In the case of Bulger v. Contributory Retirement Appeal Bd., 447 Mass. 651 (2006), the SJC ruled that housing payments paid to former UMass President William Bulger counted as “regular compensation” and ordered that these payments be figured into his retirement allowance. This decision naturally led many persons to conclude that all knowing personal use of a company vehicle qualified as “regular compensation.” The SJC’s decision now disabuses legal practitioners of this notion and reminds us that William Bulger’s case exists in a special class by itself.

The court agreed that “the personal use value of the city-supplied automobile [qualified] as a “regular” benefit, in the sense that it was recurring and not incurred as a bonus or in lieu of payment for special services.” This same benefit, however, did not qualify as “compensation . . . for the individual service” of the employee as that phrase is defined under General Laws Chapter 32, §1. Under the SJC’s analysis, a benefit qualifies as compensation apparently to the degree that the employee doesn’t need the benefit. To wit, Bulger didn’t really need a housing allowance, so it really serves as a financial incentive to him. Whereas, vehicles for public safety executives are “required by the fundamental nature” of the job. As the SJC wrote, “Employers routinely supply employees with other noncash job related accessories and benefits (e.g., cellular telephones, personal computers, facsimile machines, parking spaces) to enable their employees to perform their jobs more efficiently, and may authorize the personal use of these benefits as a matter of convenience.”

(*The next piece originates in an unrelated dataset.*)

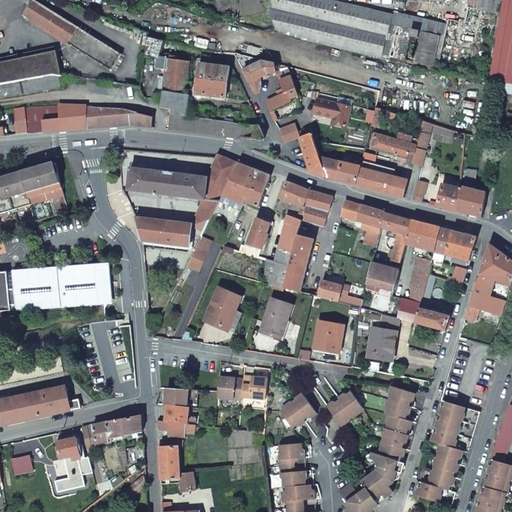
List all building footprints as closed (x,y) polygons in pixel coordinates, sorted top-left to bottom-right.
[(121,54),(34,0),(32,0),(22,16),(110,71),(121,54)] [(331,1),(326,0),(271,0),(269,11),(267,11),(274,30),(310,41),(376,56),(382,57),(390,25),(392,16),(331,1)] [(406,59),(489,77),(499,14),(501,14),(502,0),(468,0),(463,23),(450,20),(449,22),(445,21),(444,24),(423,19),(420,32),(418,44),(416,44),(418,32),(390,25),(382,57),(405,62),(406,59)] [(511,0),(503,0),(491,77),(511,80),(511,0)] [(390,25),(418,32),(420,32),(423,19),(393,13),(392,16),(390,25)] [(157,59),(163,41),(148,39),(149,59),(157,59)] [(0,84),(51,75),(59,76),(60,77),(55,51),(0,62),(0,84)] [(246,56),(235,53),(240,63),(246,56)] [(166,68),(160,108),(165,109),(170,110),(169,115),(186,117),(189,94),(184,93),(189,61),(157,59),(157,67),(166,68)] [(243,70),(256,94),(259,93),(261,86),(260,78),(266,75),(273,73),(275,72),(274,64),(263,61),(243,70)] [(230,67),(199,62),(194,92),(225,97),(230,67)] [(274,64),(275,72),(276,73),(279,81),(284,80),(279,65),(274,64)] [(0,98),(61,87),(59,76),(51,75),(0,84),(0,98)] [(291,77),(284,80),(279,81),(281,87),(283,93),(289,91),(291,99),(298,97),(291,77)] [(313,115),(335,120),(334,125),(346,128),(350,108),(316,101),(313,115)] [(45,106),(25,108),(28,134),(45,133),(62,131),(59,106),(45,106)] [(62,131),(87,129),(86,107),(86,106),(59,106),(62,131)] [(86,107),(87,129),(107,127),(128,126),(130,126),(151,128),(153,118),(126,110),(91,108),(91,107),(86,107)] [(15,110),(17,135),(28,134),(25,108),(21,109),(15,110)] [(377,128),(382,111),(375,109),(370,126),(377,128)] [(186,117),(169,115),(167,130),(260,142),(261,142),(263,141),(264,140),(264,138),(263,137),(259,126),(243,125),(243,126),(234,123),(186,117)] [(427,140),(430,126),(422,123),(418,137),(427,140)] [(294,127),(279,131),(284,144),(300,140),(294,127)] [(416,146),(373,134),(369,149),(396,156),(395,160),(402,162),(401,163),(406,165),(411,166),(412,164),(416,146)] [(300,140),(309,172),(326,178),(319,157),(311,136),(300,140)] [(419,167),(427,140),(418,137),(416,146),(412,164),(419,167)] [(379,192),(403,198),(407,182),(403,181),(405,175),(403,174),(403,171),(373,163),(375,156),(363,153),(359,168),(354,186),(379,192)] [(340,182),(354,186),(359,168),(319,157),(326,178),(340,182)] [(207,177),(204,200),(218,201),(221,195),(238,163),(231,161),(217,158),(207,177)] [(221,195),(241,206),(244,202),(253,169),(245,166),(238,163),(221,195)] [(0,231),(67,212),(55,167),(51,165),(0,180),(0,231)] [(207,177),(129,168),(126,191),(204,200),(207,177)] [(253,169),(244,202),(258,208),(270,177),(253,169)] [(466,171),(464,180),(475,183),(477,173),(466,171)] [(412,194),(422,197),(426,183),(416,180),(412,194)] [(298,235),(301,221),(305,210),(303,208),(309,192),(285,182),(278,199),(279,199),(274,212),(286,217),(284,225),(286,226),(277,262),(266,259),(264,284),(283,288),(298,235)] [(453,189),(441,186),(435,207),(446,210),(456,212),(461,188),(459,188),(460,185),(455,183),(453,189)] [(486,195),(461,188),(456,212),(468,216),(480,219),(486,195)] [(309,192),(303,208),(305,210),(301,221),(323,227),(334,199),(309,192)] [(410,200),(421,203),(422,197),(412,194),(410,200)] [(204,200),(191,224),(191,225),(202,233),(218,201),(204,200)] [(341,217),(365,224),(363,229),(379,233),(380,228),(384,213),(345,202),(341,217)] [(386,230),(398,233),(397,237),(394,251),(390,250),(388,261),(400,264),(405,245),(411,221),(398,217),(384,213),(380,228),(386,230)] [(191,224),(135,218),(141,242),(189,246),(191,225),(191,224)] [(261,249),(270,224),(263,221),(256,219),(247,244),(261,249)] [(411,221),(405,245),(432,253),(438,228),(411,221)] [(444,255),(451,232),(438,228),(432,253),(444,255)] [(474,239),(451,232),(444,255),(467,261),(474,239)] [(300,292),(313,240),(298,235),(283,288),(300,292)] [(511,278),(511,263),(489,246),(474,292),(489,297),(494,281),(507,285),(506,289),(508,290),(511,278)] [(431,257),(430,260),(442,263),(444,255),(432,253),(431,257)] [(417,258),(410,287),(413,288),(410,303),(402,300),(397,318),(399,319),(414,324),(418,308),(430,260),(431,257),(426,255),(425,260),(417,258)] [(366,283),(379,287),(379,288),(384,290),(385,288),(393,291),(398,271),(371,263),(366,283)] [(77,273),(101,271),(100,265),(76,267),(77,273)] [(461,278),(464,269),(454,266),(451,276),(449,281),(454,283),(456,277),(461,278)] [(9,288),(0,288),(0,312),(11,312),(11,306),(16,305),(16,311),(104,304),(101,271),(77,273),(76,267),(50,269),(34,271),(35,274),(13,276),(14,287),(9,288)] [(0,288),(9,288),(8,276),(7,273),(0,273),(0,288)] [(315,297),(359,310),(361,301),(340,294),(342,287),(332,284),(322,281),(320,288),(317,287),(315,297)] [(218,288),(204,320),(226,330),(240,299),(218,288)] [(489,297),(474,292),(467,311),(474,313),(475,309),(500,316),(505,301),(489,297)] [(394,317),(399,299),(391,297),(386,317),(394,319),(394,317)] [(280,339),(291,306),(271,300),(260,332),(280,339)] [(414,324),(444,332),(449,317),(418,308),(414,324)] [(147,316),(148,328),(154,328),(160,316),(147,316)] [(391,364),(399,319),(397,318),(394,317),(394,319),(386,317),(383,316),(380,331),(373,329),(367,360),(391,364)] [(343,327),(317,321),(311,350),(337,355),(343,327)] [(468,338),(472,324),(464,321),(459,336),(468,338)] [(42,358),(46,376),(55,374),(52,356),(42,358)] [(241,398),(266,400),(268,380),(243,377),(243,381),(241,398)] [(241,398),(243,381),(219,379),(217,399),(241,401),(241,398)] [(0,406),(0,426),(74,411),(81,410),(79,402),(69,404),(66,388),(42,392),(44,398),(36,400),(0,406)] [(414,394),(390,388),(388,396),(389,398),(387,403),(407,408),(408,404),(412,402),(414,394)] [(165,397),(165,406),(166,406),(182,408),(186,408),(188,391),(168,390),(168,397),(165,397)] [(339,402),(350,418),(352,420),(357,416),(358,413),(362,410),(350,394),(345,398),(342,397),(337,400),(339,402)] [(316,415),(302,395),(295,400),(295,402),(291,405),(302,422),(307,419),(310,420),(316,415)] [(326,408),(341,428),(346,424),(346,422),(350,418),(339,402),(333,406),(330,405),(326,408)] [(384,409),(385,411),(384,416),(388,417),(403,421),(404,417),(408,416),(410,409),(407,408),(387,403),(386,402),(384,409)] [(440,409),(437,415),(440,416),(460,421),(461,422),(464,414),(463,412),(464,408),(445,402),(444,407),(440,409)] [(290,404),(283,408),(283,410),(279,413),(291,430),(295,427),(298,428),(304,424),(302,422),(291,405),(290,404)] [(504,463),(511,438),(511,405),(509,404),(490,461),(504,463)] [(167,415),(167,423),(187,425),(188,409),(186,408),(182,408),(166,406),(166,415),(167,415)] [(467,452),(479,412),(464,408),(463,412),(464,414),(461,422),(460,421),(459,426),(460,427),(457,435),(456,434),(454,439),(456,440),(453,448),(462,451),(467,452)] [(108,439),(141,434),(140,416),(97,425),(81,428),(84,439),(94,438),(95,444),(108,441),(108,439)] [(434,428),(436,429),(456,434),(457,435),(460,427),(459,426),(460,421),(440,416),(439,421),(436,422),(434,428)] [(386,426),(385,430),(404,436),(406,432),(409,431),(411,423),(403,421),(388,417),(385,425),(386,426)] [(166,438),(184,438),(184,434),(194,435),(195,426),(187,425),(167,423),(156,422),(157,430),(166,431),(166,438)] [(435,434),(431,435),(429,442),(438,444),(453,448),(456,440),(454,439),(456,434),(436,429),(435,434)] [(384,430),(382,438),(383,439),(381,445),(400,450),(402,445),(405,444),(407,437),(404,436),(385,430),(384,430)] [(61,460),(81,456),(77,439),(57,444),(61,460)] [(179,475),(177,449),(181,448),(182,442),(169,442),(169,447),(166,447),(166,442),(158,442),(158,450),(160,481),(179,481),(179,475)] [(462,451),(453,448),(438,444),(436,451),(437,454),(436,458),(455,464),(457,459),(460,458),(462,451)] [(400,450),(381,445),(379,451),(380,453),(379,458),(398,464),(399,459),(403,458),(404,451),(400,450)] [(278,448),(279,457),(277,459),(278,469),(291,468),(291,462),(293,459),(295,461),(303,460),(303,453),(300,451),(299,446),(278,448)] [(11,460),(14,476),(32,472),(30,456),(11,460)] [(455,464),(436,458),(434,457),(431,465),(433,467),(432,471),(452,477),(453,471),(456,470),(458,464),(455,464)] [(386,487),(392,483),(395,473),(400,475),(403,465),(398,464),(379,458),(377,458),(376,461),(379,465),(376,473),(386,487)] [(490,467),(487,474),(490,475),(509,480),(511,481),(511,476),(511,472),(511,471),(511,468),(511,467),(494,462),(493,466),(490,467)] [(133,466),(126,470),(130,475),(136,471),(133,466)] [(280,480),(282,481),(283,489),(285,489),(303,488),(303,483),(306,480),(305,473),(297,474),(295,477),(292,475),(291,468),(278,469),(280,480)] [(429,481),(428,485),(440,489),(447,491),(449,485),(452,484),(454,478),(452,477),(432,471),(430,471),(428,478),(429,481)] [(179,481),(180,493),(194,492),(191,474),(179,475),(179,481)] [(486,488),(505,493),(507,494),(509,486),(508,484),(509,480),(490,475),(489,479),(486,480),(484,487),(486,488)] [(145,476),(129,487),(134,494),(145,486),(145,476)] [(369,511),(378,506),(377,505),(359,479),(338,494),(346,505),(345,506),(348,510),(352,508),(354,511),(369,511)] [(414,496),(438,503),(440,495),(439,493),(440,489),(428,485),(421,483),(419,488),(416,489),(414,496)] [(286,494),(281,494),(282,504),(286,504),(286,510),(302,509),(301,502),(304,500),(306,502),(313,501),(312,494),(309,492),(309,487),(303,488),(285,489),(286,494)] [(129,488),(108,503),(113,510),(134,494),(129,488)] [(482,494),(479,501),(482,502),(501,507),(503,508),(505,500),(504,498),(505,493),(486,488),(485,493),(482,494)] [(450,507),(454,493),(447,491),(440,489),(439,493),(440,495),(438,503),(450,507)] [(476,511),(500,511),(501,507),(482,502),(481,506),(478,507),(476,511)] [(161,504),(161,511),(170,511),(170,503),(161,504)]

Therefore, personal-use value of a company car is unlikely to count toward public employee retirement in Massachusetts unless the employee can show that a written agreement with the employer provided a company vehicle as an enticement for the employee to improve his or her performance and that the employer could take away the vehicle (for either personal or official purposes) as a result of underperformance.